8 Supplementary Materials

8.1 Tagger Classification Comparison

In the main paper, we show that our tagger (trained on our new tag rulebook with class-balanced weighing) significantly improves transfer to pose estimation. Here, we show classification results in comparison to the RF5 Danbooru tagger [3], a publicly-available model with the same ResNet50 architecture. RF5 predicts the presence of the top 6000 most common tags in the dataset; 1207 of these are present in our new rulebook, and can be used to predict 1032 of the 1062 total new classes. As we can see from Table 4 below, our model performs much better at classifying the same tags.

Model Ours RF5
F-2 0.4744 0.2297
precision 0.3022 0.1238
recall 0.5786 0.3360
accuracy 0.9760 0.9496
F-1 0.4249 0.1910
precision 0.4236 0.1898
recall 0.4458 0.2235
accuracy 0.9851 0.9727
Table 4: Comparison of our Danbooru tagger to RF5 [3]
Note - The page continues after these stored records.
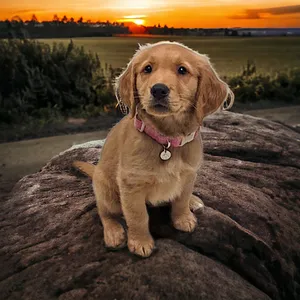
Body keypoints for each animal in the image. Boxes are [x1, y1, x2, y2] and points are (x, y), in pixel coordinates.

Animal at [73, 41, 234, 258]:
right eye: (147, 69)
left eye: (182, 70)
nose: (158, 90)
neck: (167, 140)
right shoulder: (131, 185)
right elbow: (138, 216)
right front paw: (140, 242)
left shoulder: (189, 174)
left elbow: (181, 199)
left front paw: (183, 217)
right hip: (106, 191)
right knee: (104, 212)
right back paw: (113, 232)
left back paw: (194, 201)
. Metrics are calculated using per-class optimal thresholds for either F-1 or F-2, and averaged across all classes shared between models. Note that this means F-1 and F-2 cannot be directly calculated from their respective precision and recall statistics in the table.
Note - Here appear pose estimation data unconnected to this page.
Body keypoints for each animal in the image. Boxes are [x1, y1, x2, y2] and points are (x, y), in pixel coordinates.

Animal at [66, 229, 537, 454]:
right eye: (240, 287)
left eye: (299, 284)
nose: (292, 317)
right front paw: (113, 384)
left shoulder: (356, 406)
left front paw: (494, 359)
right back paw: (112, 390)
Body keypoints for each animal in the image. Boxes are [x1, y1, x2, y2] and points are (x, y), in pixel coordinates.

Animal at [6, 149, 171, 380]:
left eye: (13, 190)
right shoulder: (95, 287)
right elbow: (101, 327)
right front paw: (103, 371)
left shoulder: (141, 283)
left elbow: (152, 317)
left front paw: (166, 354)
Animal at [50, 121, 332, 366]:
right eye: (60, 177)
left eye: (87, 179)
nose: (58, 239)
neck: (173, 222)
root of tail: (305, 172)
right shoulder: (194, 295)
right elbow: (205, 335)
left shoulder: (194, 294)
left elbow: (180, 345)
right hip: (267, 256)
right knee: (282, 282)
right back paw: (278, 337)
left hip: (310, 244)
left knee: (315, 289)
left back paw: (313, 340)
8.2 Pose Retrieval Additional Results

We display several more pose-based illustration retrieval results in Fig. 3; the images are taken from the Danbooru dataset [2]. The first two rows show challenging sitting positions, on which our model still performs well qualitatively. Despite the differences in orientation, our rotation-invariant descriptor is still able to identify the poses as similar. Rows 3-5 show some more standard poses. Notice that in row 4, the first and second neighbors are variations of the same character in the same pose; it is very common to find a set of such variations uploaded to Danbooru together, and our model may help identify them. In the last two rows, we show failure cases of our model, where incorrect predictions on the query result in neighbors with different poses.

Figure 3: Additional pose-based retrieval results. From left to right, we show the query image (descriptor distance zero) followed by its five nearest neighbors (duplicate and NSFW images removed). Each illustration is annotated with its Danbooru ID, descriptor distance to the query, and the predicted bounding box with COCO keypoints.